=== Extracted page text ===
· · ·

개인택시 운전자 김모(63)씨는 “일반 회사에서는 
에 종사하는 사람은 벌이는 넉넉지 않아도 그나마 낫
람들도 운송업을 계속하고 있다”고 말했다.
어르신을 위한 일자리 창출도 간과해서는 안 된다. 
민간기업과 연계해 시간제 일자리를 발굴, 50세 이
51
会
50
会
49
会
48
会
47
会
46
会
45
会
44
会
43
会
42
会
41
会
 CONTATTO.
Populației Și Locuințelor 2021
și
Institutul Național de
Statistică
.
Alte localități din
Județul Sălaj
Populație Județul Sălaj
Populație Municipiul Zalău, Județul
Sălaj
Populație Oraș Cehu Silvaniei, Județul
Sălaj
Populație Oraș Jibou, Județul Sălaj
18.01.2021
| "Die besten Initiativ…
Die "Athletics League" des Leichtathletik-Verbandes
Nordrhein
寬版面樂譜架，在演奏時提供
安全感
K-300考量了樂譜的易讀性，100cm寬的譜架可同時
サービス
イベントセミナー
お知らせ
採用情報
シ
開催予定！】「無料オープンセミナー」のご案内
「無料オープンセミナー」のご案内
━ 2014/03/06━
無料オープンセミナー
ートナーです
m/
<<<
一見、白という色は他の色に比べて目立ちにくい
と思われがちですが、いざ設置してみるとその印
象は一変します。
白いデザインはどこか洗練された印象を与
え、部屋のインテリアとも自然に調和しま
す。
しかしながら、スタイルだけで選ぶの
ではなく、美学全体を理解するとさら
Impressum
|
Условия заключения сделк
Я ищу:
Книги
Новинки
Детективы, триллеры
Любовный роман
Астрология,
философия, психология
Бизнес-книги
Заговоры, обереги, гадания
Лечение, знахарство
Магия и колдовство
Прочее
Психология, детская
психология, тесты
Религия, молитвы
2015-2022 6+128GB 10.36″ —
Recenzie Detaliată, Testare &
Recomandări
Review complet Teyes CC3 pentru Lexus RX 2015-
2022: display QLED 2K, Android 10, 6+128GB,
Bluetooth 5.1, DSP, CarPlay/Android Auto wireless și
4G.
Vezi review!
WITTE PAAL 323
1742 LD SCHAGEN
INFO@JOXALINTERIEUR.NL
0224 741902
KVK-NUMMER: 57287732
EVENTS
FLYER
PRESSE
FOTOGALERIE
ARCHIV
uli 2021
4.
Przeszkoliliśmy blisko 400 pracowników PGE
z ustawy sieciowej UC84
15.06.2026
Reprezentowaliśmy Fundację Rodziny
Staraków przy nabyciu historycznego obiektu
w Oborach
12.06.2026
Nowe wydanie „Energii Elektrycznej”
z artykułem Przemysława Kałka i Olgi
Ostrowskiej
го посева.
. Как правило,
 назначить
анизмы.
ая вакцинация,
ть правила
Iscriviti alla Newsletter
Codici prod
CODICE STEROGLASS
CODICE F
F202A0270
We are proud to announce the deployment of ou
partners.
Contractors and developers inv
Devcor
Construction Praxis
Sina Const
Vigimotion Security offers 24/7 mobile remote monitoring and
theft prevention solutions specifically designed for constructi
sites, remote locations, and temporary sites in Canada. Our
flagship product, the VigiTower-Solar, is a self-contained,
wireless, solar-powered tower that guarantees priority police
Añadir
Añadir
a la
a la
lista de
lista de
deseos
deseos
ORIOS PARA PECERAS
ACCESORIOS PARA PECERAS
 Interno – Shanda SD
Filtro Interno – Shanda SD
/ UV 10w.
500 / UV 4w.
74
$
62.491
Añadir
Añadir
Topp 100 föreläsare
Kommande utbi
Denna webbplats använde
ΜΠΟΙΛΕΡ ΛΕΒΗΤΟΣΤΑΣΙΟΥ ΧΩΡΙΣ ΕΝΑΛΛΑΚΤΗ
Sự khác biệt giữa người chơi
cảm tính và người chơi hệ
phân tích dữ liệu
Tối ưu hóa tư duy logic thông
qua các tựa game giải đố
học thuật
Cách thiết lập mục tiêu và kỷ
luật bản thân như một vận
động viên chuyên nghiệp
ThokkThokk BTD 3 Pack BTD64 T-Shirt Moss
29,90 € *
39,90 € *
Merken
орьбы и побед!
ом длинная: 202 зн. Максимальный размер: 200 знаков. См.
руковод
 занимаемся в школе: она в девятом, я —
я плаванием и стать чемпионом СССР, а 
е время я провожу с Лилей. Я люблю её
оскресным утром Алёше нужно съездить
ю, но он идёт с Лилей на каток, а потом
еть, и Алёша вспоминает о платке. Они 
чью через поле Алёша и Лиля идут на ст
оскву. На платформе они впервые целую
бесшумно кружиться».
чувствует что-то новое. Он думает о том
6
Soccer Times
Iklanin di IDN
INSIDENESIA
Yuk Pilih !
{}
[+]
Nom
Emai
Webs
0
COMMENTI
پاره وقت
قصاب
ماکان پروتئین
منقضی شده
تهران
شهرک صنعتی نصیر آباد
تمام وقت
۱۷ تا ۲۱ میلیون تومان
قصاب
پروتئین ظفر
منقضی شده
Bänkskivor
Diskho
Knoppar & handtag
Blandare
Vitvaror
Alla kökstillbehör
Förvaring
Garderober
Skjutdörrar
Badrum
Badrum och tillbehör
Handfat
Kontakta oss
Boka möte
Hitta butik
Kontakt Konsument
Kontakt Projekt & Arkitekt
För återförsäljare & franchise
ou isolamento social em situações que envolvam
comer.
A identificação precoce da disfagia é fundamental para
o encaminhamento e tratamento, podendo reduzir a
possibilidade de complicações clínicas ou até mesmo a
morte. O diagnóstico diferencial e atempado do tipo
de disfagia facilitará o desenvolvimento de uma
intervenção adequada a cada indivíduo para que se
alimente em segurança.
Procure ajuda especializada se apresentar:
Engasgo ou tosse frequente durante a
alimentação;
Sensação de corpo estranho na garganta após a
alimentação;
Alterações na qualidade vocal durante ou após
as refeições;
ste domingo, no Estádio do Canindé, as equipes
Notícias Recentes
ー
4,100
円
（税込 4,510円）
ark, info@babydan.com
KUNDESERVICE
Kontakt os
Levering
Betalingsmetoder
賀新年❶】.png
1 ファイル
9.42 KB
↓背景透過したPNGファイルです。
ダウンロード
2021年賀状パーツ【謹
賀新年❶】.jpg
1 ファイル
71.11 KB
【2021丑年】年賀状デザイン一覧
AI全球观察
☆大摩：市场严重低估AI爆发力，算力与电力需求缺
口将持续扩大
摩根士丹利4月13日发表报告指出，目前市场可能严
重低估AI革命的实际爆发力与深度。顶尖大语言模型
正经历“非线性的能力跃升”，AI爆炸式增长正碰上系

· · ·

=== Your task ===
Write out the listing without any changes, starting at its first line and ending with the line that contains "Nowe wydanie „Energii".

=== Result of this exercise ===
개인택시 운전자 김모(63)씨는 “일반 회사에서는 
에 종사하는 사람은 벌이는 넉넉지 않아도 그나마 낫
람들도 운송업을 계속하고 있다”고 말했다.
어르신을 위한 일자리 창출도 간과해서는 안 된다. 
민간기업과 연계해 시간제 일자리를 발굴, 50세 이
51
会
50
会
49
会
48
会
47
会
46
会
45
会
44
会
43
会
42
会
41
会
 CONTATTO.
Populației Și Locuințelor 2021
și
Institutul Național de
Statistică
.
Alte localități din
Județul Sălaj
Populație Județul Sălaj
Populație Municipiul Zalău, Județul
Sălaj
Populație Oraș Cehu Silvaniei, Județul
Sălaj
Populație Oraș Jibou, Județul Sălaj
18.01.2021
| "Die besten Initiativ…
Die "Athletics League" des Leichtathletik-Verbandes
Nordrhein
寬版面樂譜架，在演奏時提供
安全感
K-300考量了樂譜的易讀性，100cm寬的譜架可同時
サービス
イベントセミナー
お知らせ
採用情報
シ
開催予定！】「無料オープンセミナー」のご案内
「無料オープンセミナー」のご案内
━ 2014/03/06━
無料オープンセミナー
ートナーです
m/
<<<
一見、白という色は他の色に比べて目立ちにくい
と思われがちですが、いざ設置してみるとその印
象は一変します。
白いデザインはどこか洗練された印象を与
え、部屋のインテリアとも自然に調和しま
す。
しかしながら、スタイルだけで選ぶの
ではなく、美学全体を理解するとさら
Impressum
|
Условия заключения сделк
Я ищу:
Книги
Новинки
Детективы, триллеры
Любовный роман
Астрология,
философия, психология
Бизнес-книги
Заговоры, обереги, гадания
Лечение, знахарство
Магия и колдовство
Прочее
Психология, детская
психология, тесты
Религия, молитвы
2015-2022 6+128GB 10.36″ —
Recenzie Detaliată, Testare &
Recomandări
Review complet Teyes CC3 pentru Lexus RX 2015-
2022: display QLED 2K, Android 10, 6+128GB,
Bluetooth 5.1, DSP, CarPlay/Android Auto wireless și
4G.
Vezi review!
WITTE PAAL 323
1742 LD SCHAGEN
INFO@JOXALINTERIEUR.NL
0224 741902
KVK-NUMMER: 57287732
EVENTS
FLYER
PRESSE
FOTOGALERIE
ARCHIV
uli 2021
4.
Przeszkoliliśmy blisko 400 pracowników PGE
z ustawy sieciowej UC84
15.06.2026
Reprezentowaliśmy Fundację Rodziny
Staraków przy nabyciu historycznego obiektu
w Oborach
12.06.2026
Nowe wydanie „Energii Elektrycznej”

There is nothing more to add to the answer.